Arthur Lewis

Personal information
- Full name: Arthur Hamilton Lewis
- Born: 16 September 1901 Maseru, Basutoland
- Died: 23 August 1980 (aged 78) Heavitree, Devon, England
- Batting: Right-handed

Domestic team information
- 1929: Hampshire
- 1931–1937: Berkshire

Career statistics
| Competition | First-class |
| Matches | 1 |
| Runs scored | 20 |
| Batting average | 20.00 |
| 100s/50s | –/– |
| Top score | 20 |
| Catches/stumpings | 1/– |
- Source: Cricinfo, 6 January 2010

= Arthur Lewis (English cricketer) =

English cricketer

Arthur Hamilton Lewis (16 September 1901 — 23 August 1980) was an English cricketer who represented Hampshire in first-class cricket and Berkshire in minor counties cricket.

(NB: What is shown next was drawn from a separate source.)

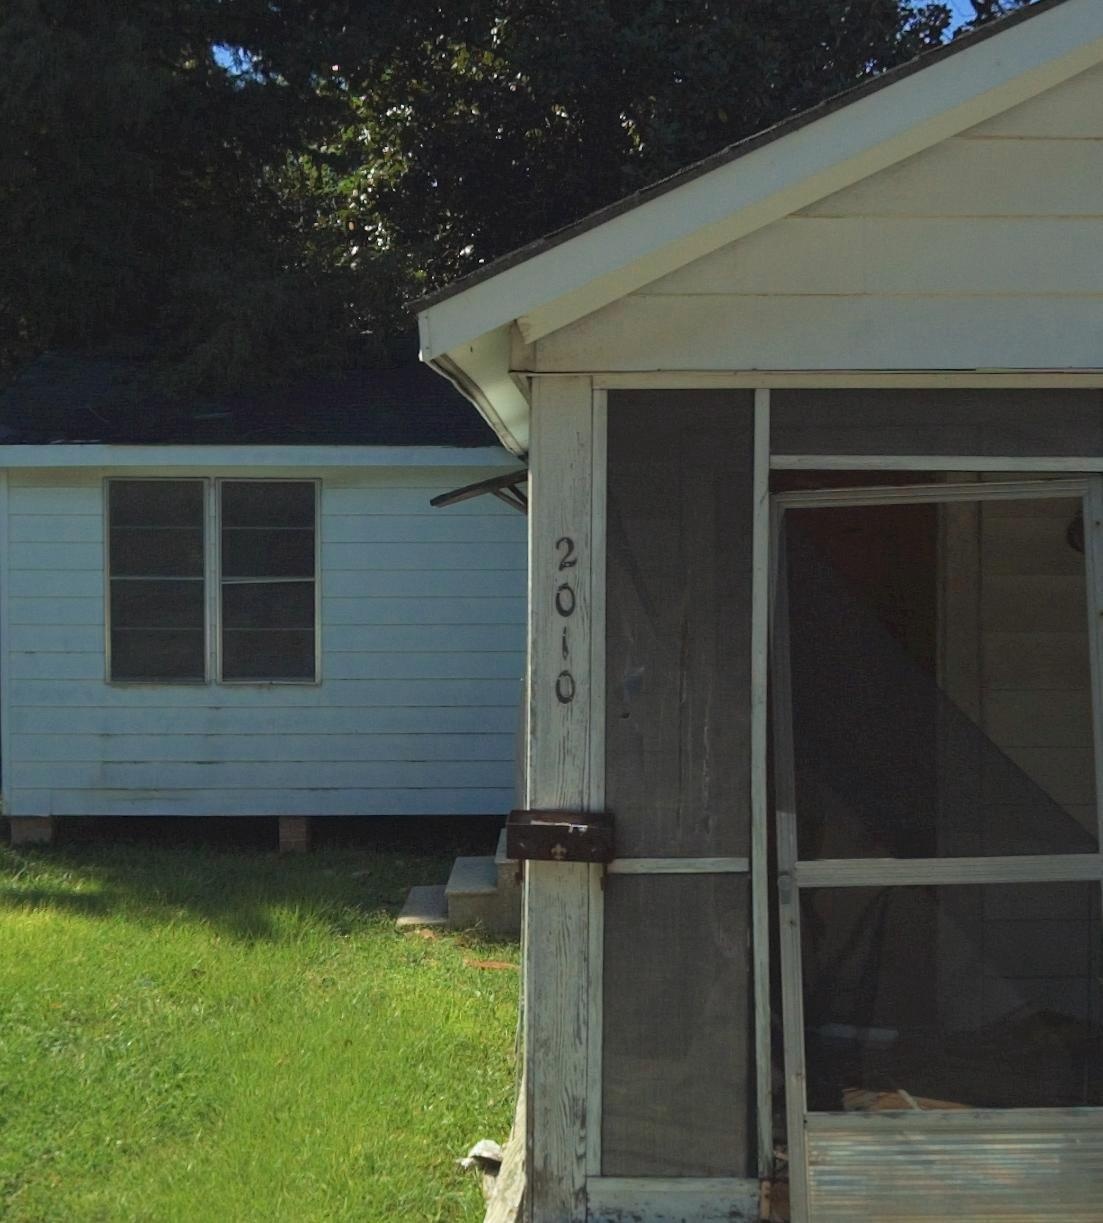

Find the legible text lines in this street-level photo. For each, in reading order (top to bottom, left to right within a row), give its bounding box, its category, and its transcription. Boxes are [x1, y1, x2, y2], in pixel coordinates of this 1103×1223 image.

[552, 534, 579, 707] StreetNumber: 2010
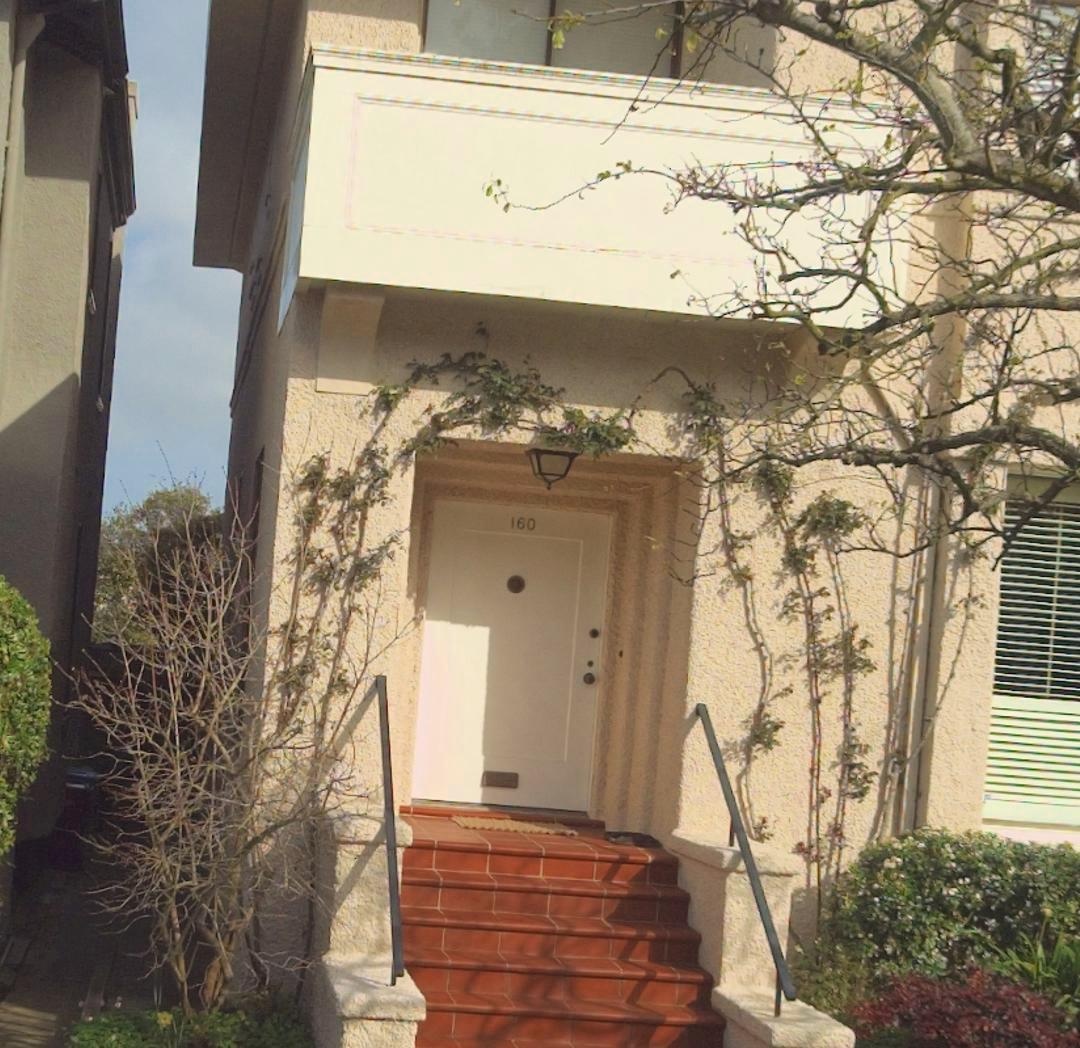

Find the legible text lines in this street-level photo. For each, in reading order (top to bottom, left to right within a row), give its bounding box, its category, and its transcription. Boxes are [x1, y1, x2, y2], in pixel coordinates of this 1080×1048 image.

[508, 515, 537, 532] StreetNumber: 160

Lewis was born in Maseru in what is now Lesotho (previously part of the British colony of Basutoland). He is one of only a few first-class cricketers to be born in that country. (Note: Others include Alan Barr, George Boyes, Harry Boyes, Reginald Lagden, Ronald Lagden, and Dennis Piers.) He was educated on the Isle of Man, before matriculating to Jesus College, Cambridge. After graduating from Cambridge, he became an assistant master at Wellington College, Berkshire. Lewis made a single appearance in first-class cricket for Hampshire against Surrey at The Oval in the 1929 County Championship. Opening the batting alongside George Brown in Hampshire's first and only innings, he was dismissed for 20 runs by Alan Peach. Between 1931 and 1937, Lewis played minor counties cricket for Berkshire, making 35 appearances in the Minor Counties Championship. Outside of county cricket, he was known for his remarkable scoring feats in club cricket. He was described by Wisden as being a "cross-bat hitter with a wonderful eye and a magnificent cover-point".

Lewis married Mary Perceval Newhouse, the daughter of a clergyman, in August 1930. He died in August 1980 in Heavitree, Devon.